[Text segment]
= = = = = = =

Version of torch is : 2.5.1
Version of tiktoken is : 0.8.0


In [82]:
class SimpleTokenizer:
    def __init__ (self,path):
        self.path=path
        self.vocab=None
        self.generate_vocab()
        self.str_to_int = self.vocab
        self.int_to_str = {i:s for s,i in self.vocab.items()}
        
    def generate_vocab(self):
        raw_text=self.generate_rawtext()
        preprocessed = re.split(r'([,.:;?_!"()\']|--|\s)', raw_text)
        preprocessed = [item.strip() for item in preprocessed if item.strip()]
        all_words = sorted(set(preprocessed))
        self.vocab = {token:integer for integer,token in enumerate(all_words)}

    def generate_rawtext(self):
        with open(self.path,'r',encoding='utf-8') as file:
            raw_text=file.read()
            return raw_text
        
    def encode(self, text):
        preprocessed = re.split(r'([,.:;?_!"()\']|--|\s)', text)

= = = = = = =

[Tasks to perform]
• 1. Rewrite the block of the tokenizer code that begins "def generate_vocab(self):" as a short list of the steps it performs.
• 2. Duplicate the tokenizer code precisely, everything from "self.str_to_int = self.vocab" down to "raw_text=file.read()".
The records have no connection to the tokenizer code.

= = = = = = =

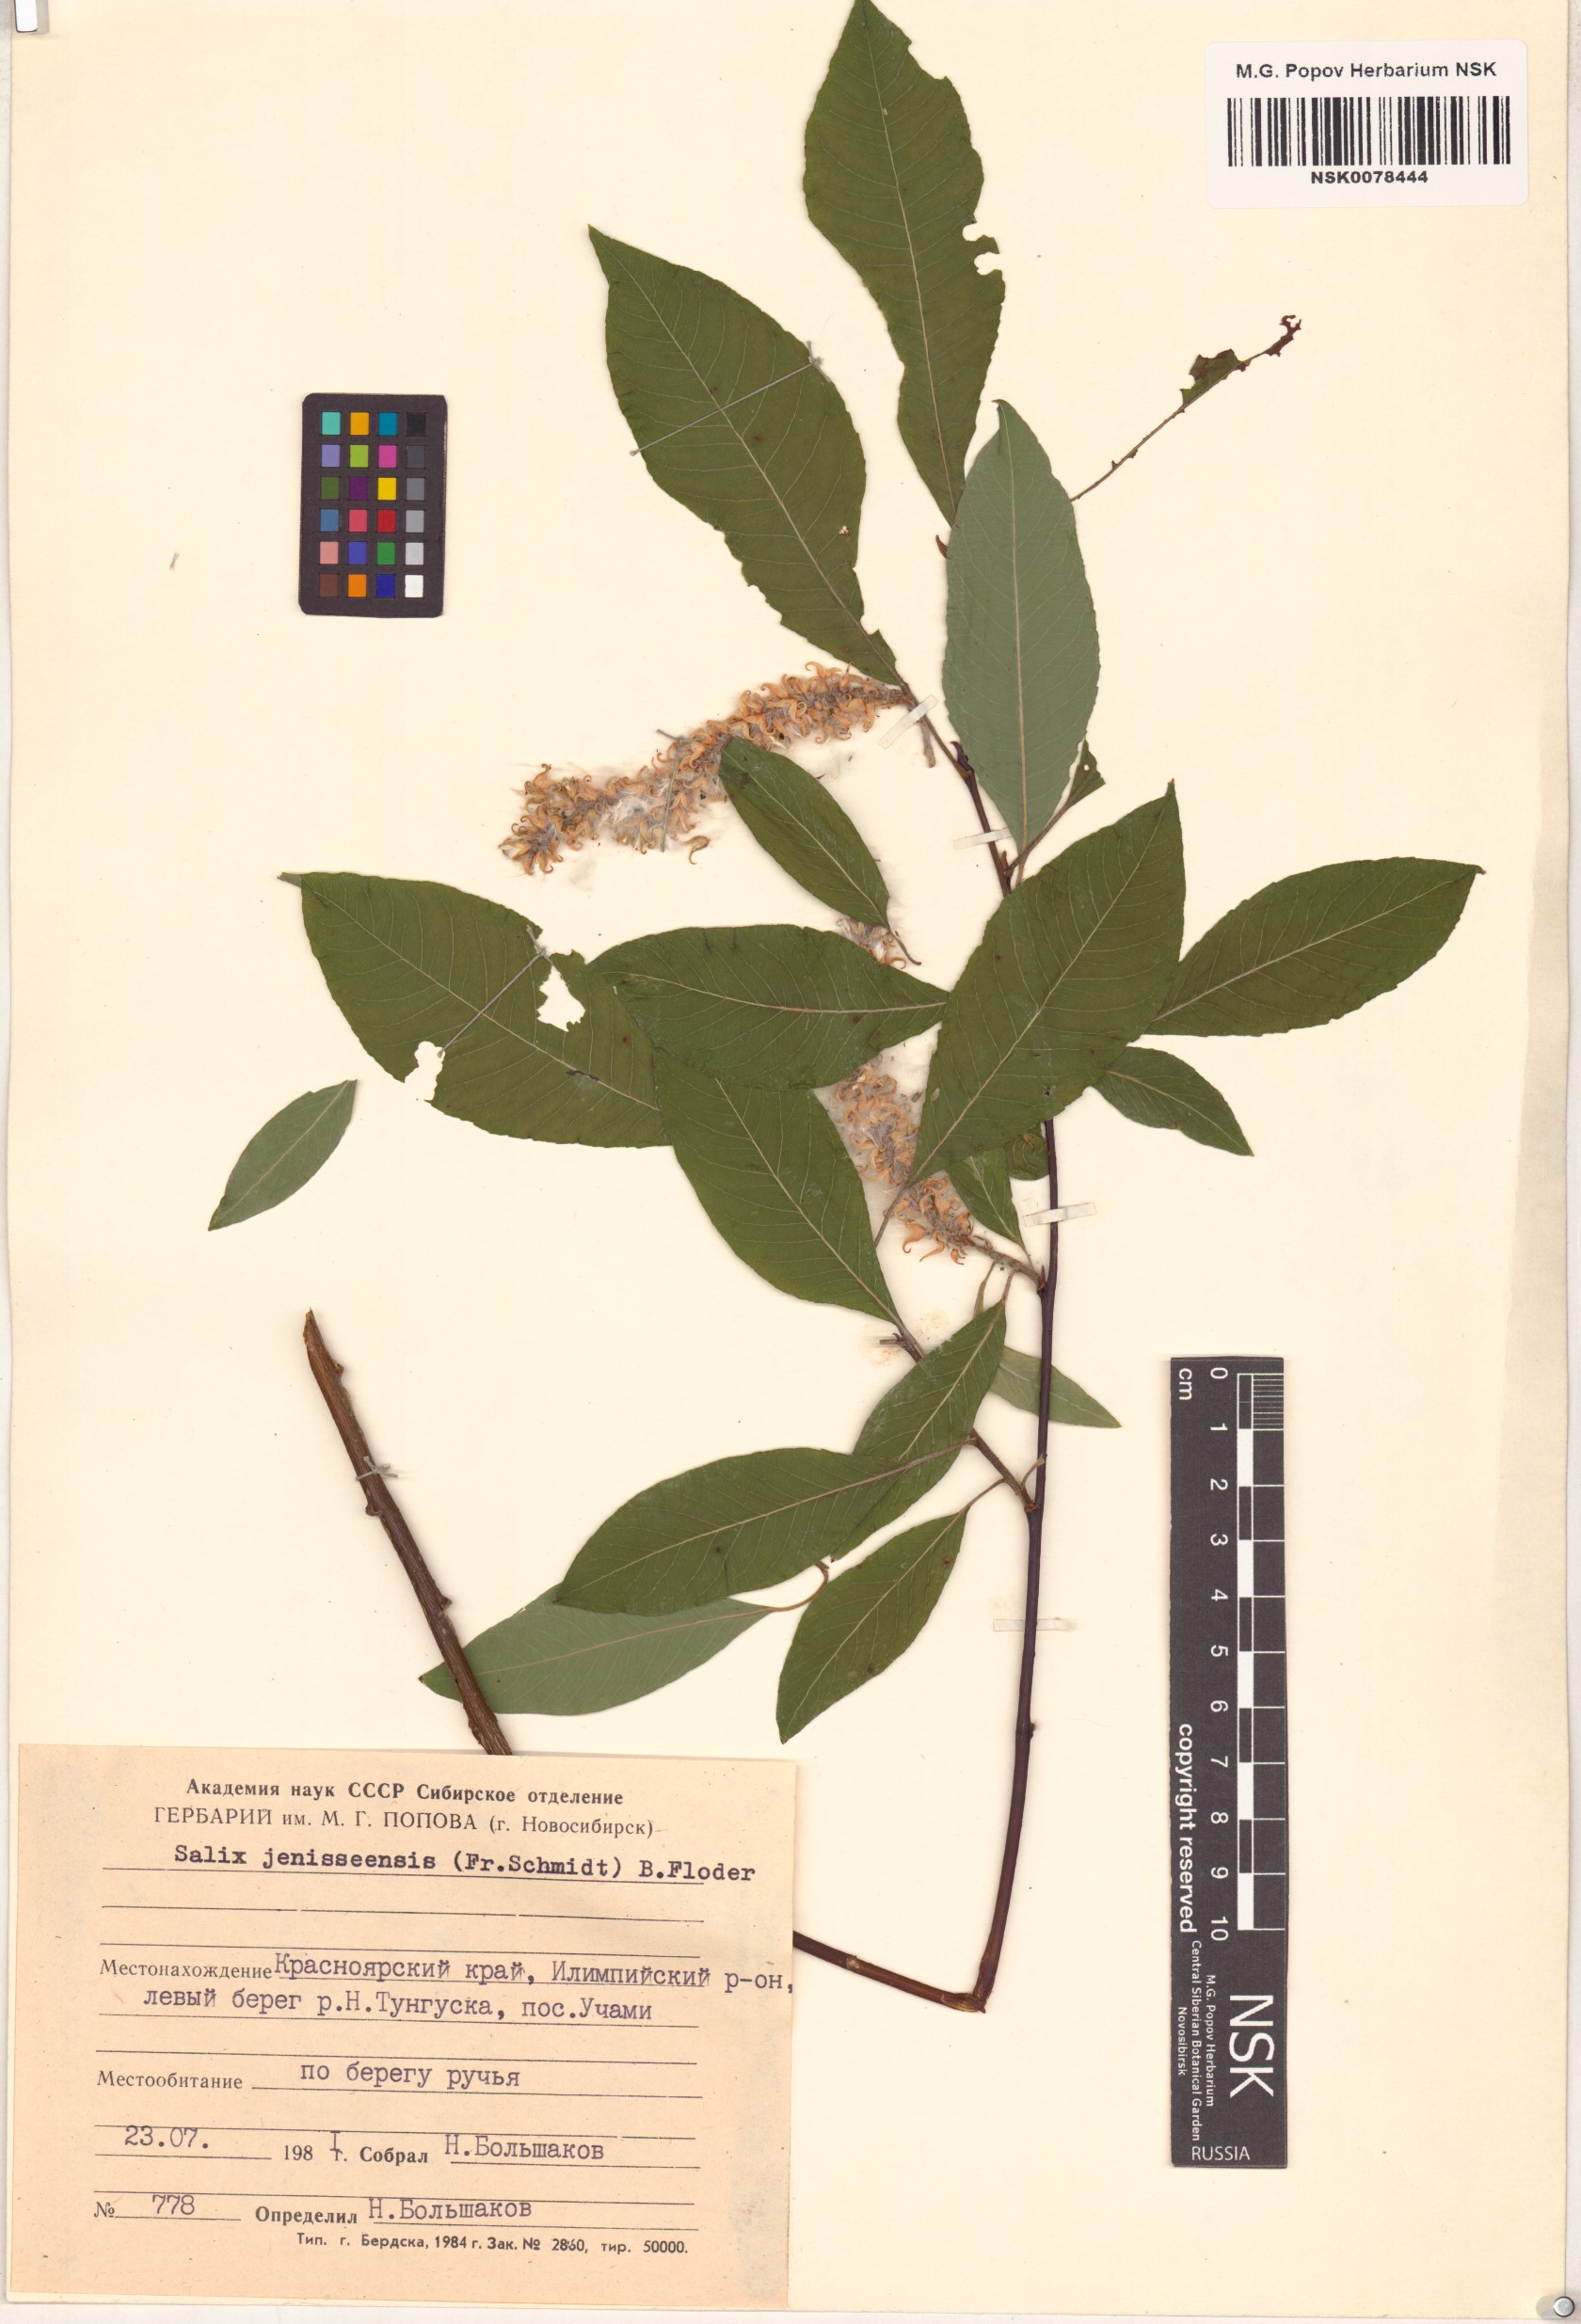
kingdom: Plantae
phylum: Tracheophyta
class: Magnoliopsida
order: Malpighiales
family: Salicaceae
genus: Salix
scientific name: Salix jenisseensis
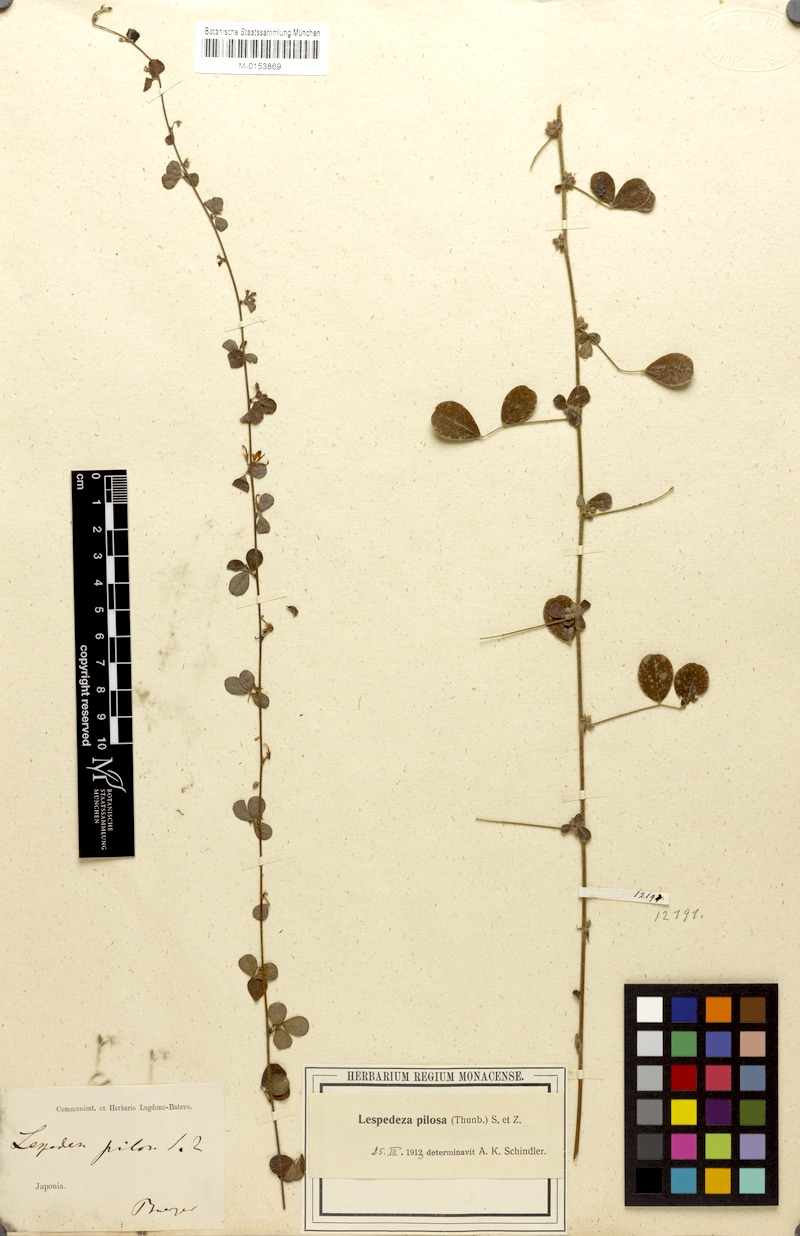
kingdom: Plantae
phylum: Tracheophyta
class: Magnoliopsida
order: Fabales
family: Fabaceae
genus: Lespedeza
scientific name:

= = = = = = =

[Answer list]
• 1.
- Gets the raw text from the file through generate_rawtext.
- Splits that text on the listed punctuation marks, double hyphens and whitespace.
- Strips each piece and discards any that are empty.
- Sorts the unique pieces.
- Maps each piece to an integer given by its sorted position and stores the mapping in self.vocab.

• 2.
self.str_to_int = self.vocab
        self.int_to_str = {i:s for s,i in self.vocab.items()}
        
    def generate_vocab(self):
        raw_text=self.generate_rawtext()
        preprocessed = re.split(r'([,.:;?_!"()\']|--|\s)', raw_text)
        preprocessed = [item.strip() for item in preprocessed if item.strip()]
        all_words = sorted(set(preprocessed))
        self.vocab = {token:integer for integer,token in enumerate(all_words)}

    def generate_rawtext(self):
        with open(self.path,'r',encoding='utf-8') as file:
            raw_text=file.read()